- [What is expected]: Could you reproduce, word for word, everything in the Kennedy Day Dinner article below from "Except for a" down to "Democratic orthodoxy himself."?

Except for a generous number of judges and judicial candidates one also sees at Republican events these days, and for the several MOR Democrats (like businessman Karl Schledwitz) active in the campaigns of district attorney general Bill Gibbons and Sheriff Mark Luttrell, there was no taint of Republicanism at the Kennedy Day Dinner held Monday night by a newly cleansed Democratic Party.
Even so, there was still a large enough crowd to nearly fill the third-floor ballroom of the University of Memphis-area Holiday Inn to hear Governor Phil Bredesen‘s keynote address. Ironically, the famously centrist governor would proselytize for a commitment to the U.S. Senate campaign of Congressman Harold Ford Jr., not exactly a stickler for Democratic orthodoxy himself.
As another irony, Memphis mayor Willie Herenton — whose loyalty to party causes and candidates has been, to put it mildly, uneven — was also on hand, at least at the beginning. But Gibbons and Luttrell were kept away, and that certainly represented a victory for the Democratic Party nominees — every countywide candidate save Mayor A C Wharton and the mysteriously invisible Circuit Court clerk nominee Roderic Ford — who had protested the possibility of the two Republican officeholders’ showing up as paying guests.
The group of nominees held two press conferences over the weekend to prevent that indignity and had gone so far as to issue an ultimatum to Shelby County Democratic chairman Matt Kuhn demanding that he disinvite Gibbons and Luttrell. That the letter bearing this demand was hand-delivered to Kuhn’s address after its 5 p.m. Saturday deadline had already expired was an unfortunate piece of bad timing.
Perhaps understandably, the normally laid-back Kuhn was perturbed by that circumstance, as well as by a statement made Sunday by Gibbons’ general-election opponent, Gail Mathes, the Democratic nominee for district attorney general. Mathes, who was serving as spokesperson for the group of nominees, said of Kuhn, “He did not return calls until the very last minute, when he may have called Mr. Gibbons — only Mr. Gibbons, and not necessarily the other incumbents, and he may have talked Mr. Gibbons into not coming.”
Kuhn would later characterize the implication that he ignored calls from Democratic nominees as a “boldfaced lie.” He said the only calls he had not returned were from Democratic activist David Upton, who played a major role in organizing the nominees’ protest, and that he had specifically and immediately returned a telephone call from Shep Wilbun, the party’s nominee for Juvenile Court clerk.
Kuhn said he had twice last week discussed with fellow Democrats the issue of a Republican presence at the dinner. This was after rumblings had started among Democrats in the blogosphere. The matter came up on Wednesday night at a planning session for the dinner and again on Thursday night at a meeting of the party’s steering committee. By then, Kuhn had evolved a policy, which the committee gave its unanimous backing to.
In essence, the party would not obstruct the attendance at the event of Gibbons and Luttrell, who had purchased tickets online and not by anybody’s invitation.

- [Raw data]:
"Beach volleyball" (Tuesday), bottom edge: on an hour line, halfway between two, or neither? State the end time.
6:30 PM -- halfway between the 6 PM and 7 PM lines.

- [Response]:
Except for a generous number of judges and judicial candidates one also sees at Republican events these days, and for the several MOR Democrats (like businessman Karl Schledwitz) active in the campaigns of district attorney general Bill Gibbons and Sheriff Mark Luttrell, there was no taint of Republicanism at the Kennedy Day Dinner held Monday night by a newly cleansed Democratic Party.
Even so, there was still a large enough crowd to nearly fill the third-floor ballroom of the University of Memphis-area Holiday Inn to hear Governor Phil Bredesen‘s keynote address. Ironically, the famously centrist governor would proselytize for a commitment to the U.S. Senate campaign of Congressman Harold Ford Jr., not exactly a stickler for Democratic orthodoxy himself.